### Text passage

I received my military training in the Cold War. At that time peace was viewed as a détente between the communist East and the capitalist West, reinforced by the mutually assured destruction of a balance of nuclear weapons between us. Like many others, I saw the end of the Cold War in 1989 as the opportunity to judiciously draw down armies and defence spending and focus on humanitarian efforts. And Europe, despite its long history of antagonism among nationals, did make strides in establishing and maintaining peace based on economic prosperity, human rights and a union of effort.
At the same time, however, three major powers—China, Russia and the United States—used the end of the Cold War to increase their military might. Russia has since become a giant rogue state, invading Ukraine in 2022 and attempting to gather allies wherever US influence has ebbed, namely in Syria, the Middle East and parts of Africa. China’s true ambitions are still murky, but clearly reach beyond its current borders. Despite some isolationist moments, the US sees itself as the single entity that guarantees the security of the entire world, deploying its power throughout the globe. In stark contrast to the European doves, American hawks still see the exercise of power as the only way to peace.

######
### Given data

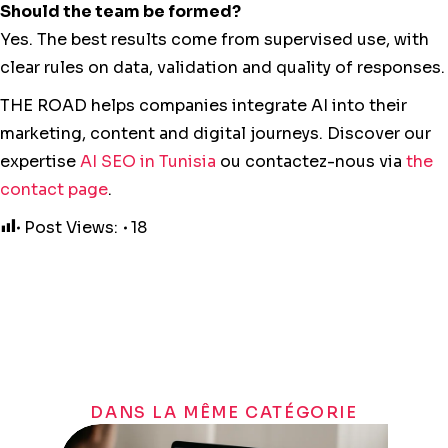
Should the team be formed?
Yes. The best results come from supervised use, with
clear rules on data, validation and quality of responses.
THE ROAD helps companies integrate AI into their
marketing, content and digital journeys. Discover our
expertise
AI SEO in Tunisia
ou contactez-nous via
the
contact page
.
Post Views:
18
DANS LA MÊME CATÉGORIE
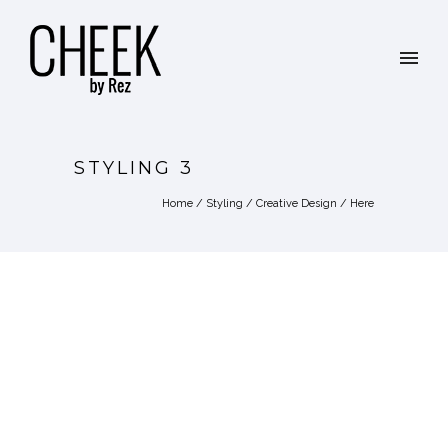
STYLING 3
Home
/
Styling / Creative Design
/ Here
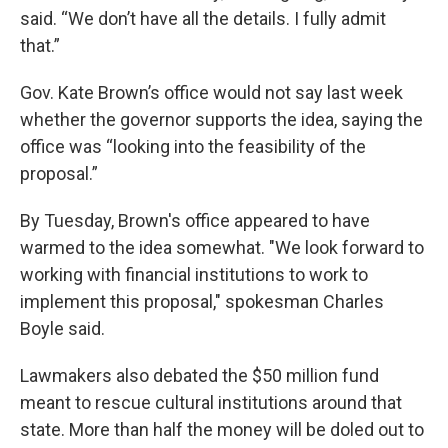
said. “We don’t have all the details. I fully admit
that.”
Gov. Kate Brown’s office would not say last week
whether the governor supports the idea, saying the
office was “looking into the feasibility of the
proposal.”
By Tuesday, Brown's office appeared to have
warmed to the idea somewhat. "We look forward to
working with financial institutions to work to
implement this proposal," spokesman Charles
Boyle said.
Lawmakers also debated the $50 million fund
meant to rescue cultural institutions around that
state. More than half the money will be doled out to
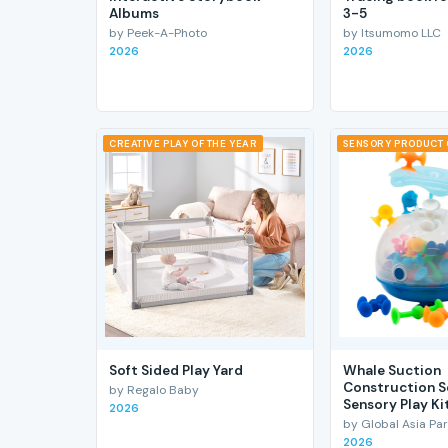
Albums
3-5
by Peek-A-Photo
by Itsumomo LLC
2026
2026
CREATIVE PLAY OF THE YEAR
SENSORY PRODUCT 
Soft Sided Play Yard
Whale Suction
Construction S
by Regalo Baby
Sensory Play Ki
2026
by Global Asia Par
2026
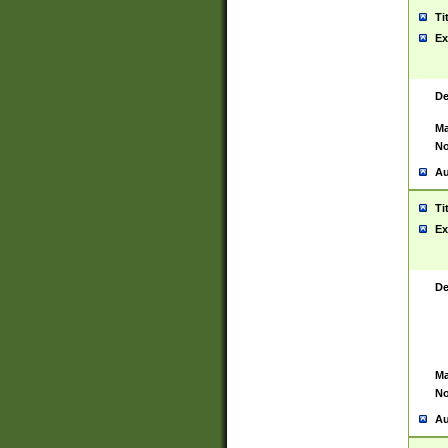
Ti
Ex
De
Ma
No
Au
Ti
Ex
De
Ma
No
Au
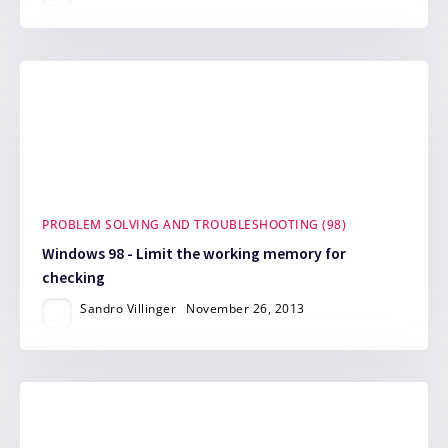
PROBLEM SOLVING AND TROUBLESHOOTING (98)
Windows 98 - Limit the working memory for
checking
Sandro Villinger
November 26, 2013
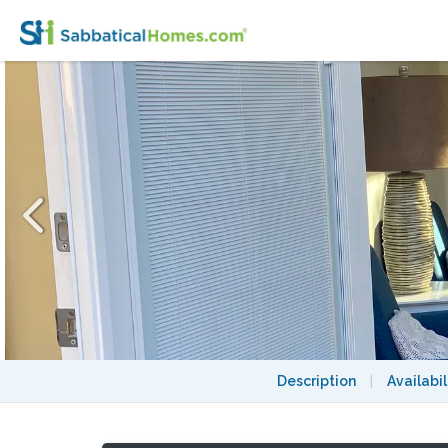
Quiet, bright 1 bedroom in the Brentwood hil
Description
|
Availabil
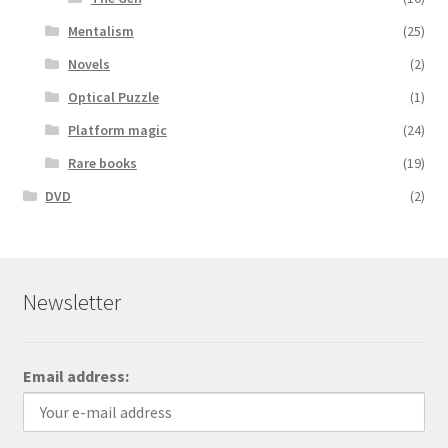
Mentalism
(25)
Novels
(2)
Optical Puzzle
(1)
Platform magic
(24)
Rare books
(19)
DVD
(2)
Newsletter
Email address:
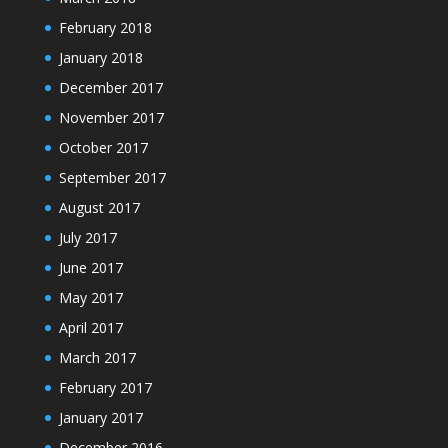
February 2018
January 2018
December 2017
November 2017
October 2017
September 2017
August 2017
July 2017
June 2017
May 2017
April 2017
March 2017
February 2017
January 2017
December 2016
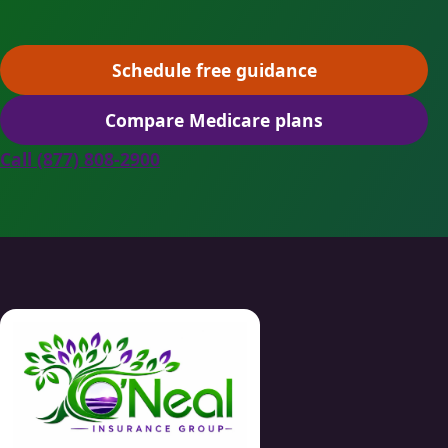
Schedule free guidance
(opens scheduling in a ne
Compare Medicare plans
(opens secure quoting in 
Call (877) 808-2900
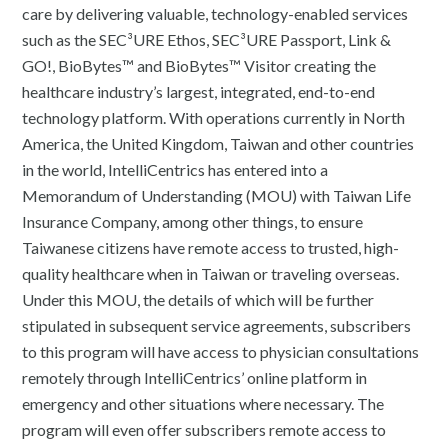
care by delivering valuable, technology-enabled services
such as the SEC³URE Ethos, SEC³URE Passport, Link &
GO!, BioBytes™ and BioBytes™ Visitor creating the
healthcare industry’s largest, integrated, end-to-end
technology platform. With operations currently in North
America, the United Kingdom, Taiwan and other countries
in the world, IntelliCentrics has entered into a
Memorandum of Understanding (MOU) with Taiwan Life
Insurance Company, among other things, to ensure
Taiwanese citizens have remote access to trusted, high-
quality healthcare when in Taiwan or traveling overseas.
Under this MOU, the details of which will be further
stipulated in subsequent service agreements, subscribers
to this program will have access to physician consultations
remotely through IntelliCentrics’ online platform in
emergency and other situations where necessary. The
program will even offer subscribers remote access to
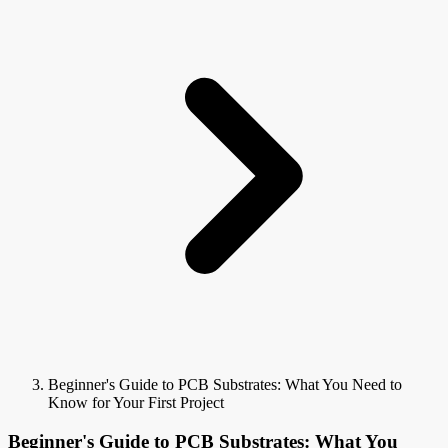
Beginner's Guide to PCB Substrates: What You Need to
Know for Your First Project
Beginner's Guide to PCB Substrates: What You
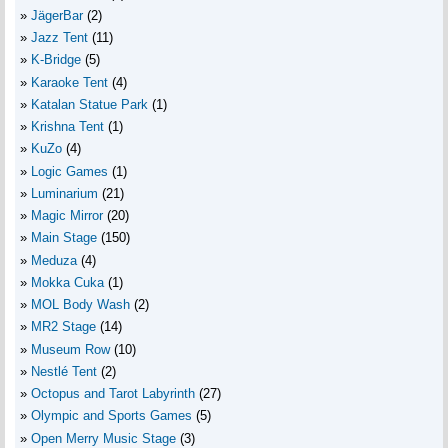
JägerBar
(2)
Jazz Tent
(11)
K-Bridge
(5)
Karaoke Tent
(4)
Katalan Statue Park
(1)
Krishna Tent
(1)
KuZo
(4)
Logic Games
(1)
Luminarium
(21)
Magic Mirror
(20)
Main Stage
(150)
Meduza
(4)
Mokka Cuka
(1)
MOL Body Wash
(2)
MR2 Stage
(14)
Museum Row
(10)
Nestlé Tent
(2)
Octopus and Tarot Labyrinth
(27)
Olympic and Sports Games
(5)
Open Merry Music Stage
(3)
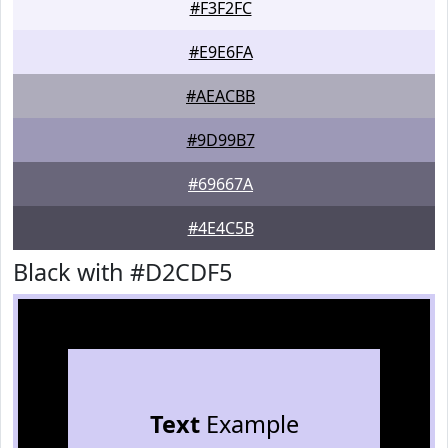
#F3F2FC
#E9E6FA
#AEACBB
#9D99B7
#69667A
#4E4C5B
Black with #D2CDF5
Text
Example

######

> _Tasks_:
(a) Reproduce the text on post–Cold War military power, starting with "At the same" and going on through "way to peace.", replacing "rogue state" with "pariah state".
(b) Write what follows the last sentence of the text on peace after the Cold War.

> _Results for the exercise_:
(a)
At the same time, however, three major powers—China, Russia and the United States—used the end of the Cold War to increase their military might. Russia has since become a giant pariah state, invading Ukraine in 2022 and attempting to gather allies wherever US influence has ebbed, namely in Syria, the Middle East and parts of Africa. China’s true ambitions are still murky, but clearly reach beyond its current borders. Despite some isolationist moments, the US sees itself as the single entity that guarantees the security of the entire world, deploying its power throughout the globe. In stark contrast to the European doves, American hawks still see the exercise of power as the only way to peace.

(b)
So, decades after the Berlin Wall fell, we have stumbled back into a power-based world of alliances, where truces are more fragile now than they have been in decades. History continues to repeat ad nauseum. Peacekeepers by the tens of thousands are patrolling, observing and sporadically intervening in complex conflict zones, armed with limited resources and, too often, let down by outdated and superficial training, ambiguous mandates and inadequate leadership. Darfur, Mali, Congo, Afghanistan, Myanmar: in every case the world either turns its back entirely, as it did in Rwanda, or sends thoughts and prayers and guns. In some places, like Syria after the Arab Spring, the international community doesn’t even really try to intervene, or else, as in Libya with the fall of Muammar Qaddafi, it makes the situation so very much worse.
Faced with the unpredictability of Vladimir Putin and his war against Ukraine (and the volatility of the Islamic State, al-Shabab, Hamas, populist white nationalists and all other malcontent extremists), we continually fall back on the same old tools and tactics. So much so that as I write these words, we find ourselves in another cold war, paralyzed into inaction by Russia’s bluff over launching nuclear bombs. We met Putin’s threats with sanctions and censure, and a lot of weapons and money for Ukraine (none of which, it should be noted, had been offered to Rwanda), but still we do not dare cross borders to protect the civilians whose country has been invaded, whose homes are being bombed, and who are being abused, displaced and killed.
The hard right everywhere is watching Putin with interest. To me, this era seems an awful lot like the 1930s: while a majority of middle powers are coming together with ideas for peaceful solutions, nationalists are increasing their power; there is no common ground between progressive ideas around peacebuilding and the “big power” concept of “securing” peace. This creates great uncertainty in the southern half of the world, where countries are not sure which power bloc to play ball with.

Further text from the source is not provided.